» **Task goal**
Look below for the lines from the one with "534 158 1.36" to the one with "501 888 0.96", and copy exactly those lines, both ends included.

» **Data extracts**
== Segment start ==

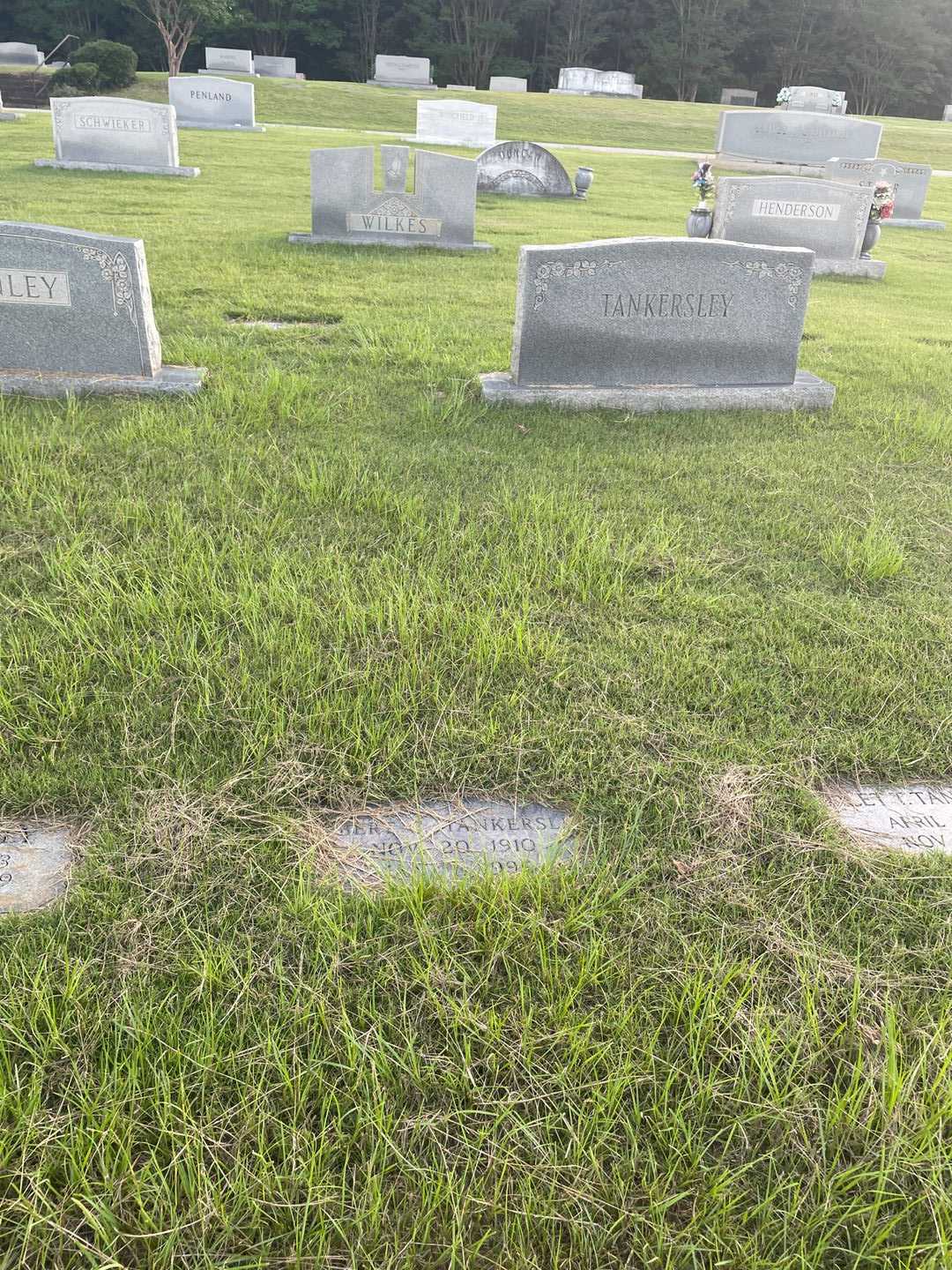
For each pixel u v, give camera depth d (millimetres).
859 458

== Segment end ==
== Segment start ==

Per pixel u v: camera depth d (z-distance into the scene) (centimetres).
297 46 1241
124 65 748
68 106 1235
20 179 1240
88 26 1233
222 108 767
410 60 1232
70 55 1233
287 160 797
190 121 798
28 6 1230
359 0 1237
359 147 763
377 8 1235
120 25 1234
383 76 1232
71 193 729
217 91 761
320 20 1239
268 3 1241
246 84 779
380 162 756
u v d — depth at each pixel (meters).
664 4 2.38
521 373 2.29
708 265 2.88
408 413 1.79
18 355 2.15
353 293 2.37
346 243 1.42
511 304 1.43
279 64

== Segment end ==
== Segment start ==

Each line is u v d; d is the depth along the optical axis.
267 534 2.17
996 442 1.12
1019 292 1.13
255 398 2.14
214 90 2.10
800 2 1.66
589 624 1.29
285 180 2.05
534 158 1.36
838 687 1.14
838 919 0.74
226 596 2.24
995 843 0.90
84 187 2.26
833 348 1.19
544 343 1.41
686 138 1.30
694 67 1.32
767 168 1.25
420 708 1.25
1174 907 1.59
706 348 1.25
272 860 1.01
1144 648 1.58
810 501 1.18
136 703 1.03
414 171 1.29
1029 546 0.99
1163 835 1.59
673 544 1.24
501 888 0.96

== Segment end ==

» **Exercise answer**
534 158 1.36
838 687 1.14
838 919 0.74
226 596 2.24
995 843 0.90
84 187 2.26
833 348 1.19
544 343 1.41
686 138 1.30
694 67 1.32
767 168 1.25
420 708 1.25
1174 907 1.59
706 348 1.25
272 860 1.01
1144 648 1.58
810 501 1.18
136 703 1.03
414 171 1.29
1029 546 0.99
1163 835 1.59
673 544 1.24
501 888 0.96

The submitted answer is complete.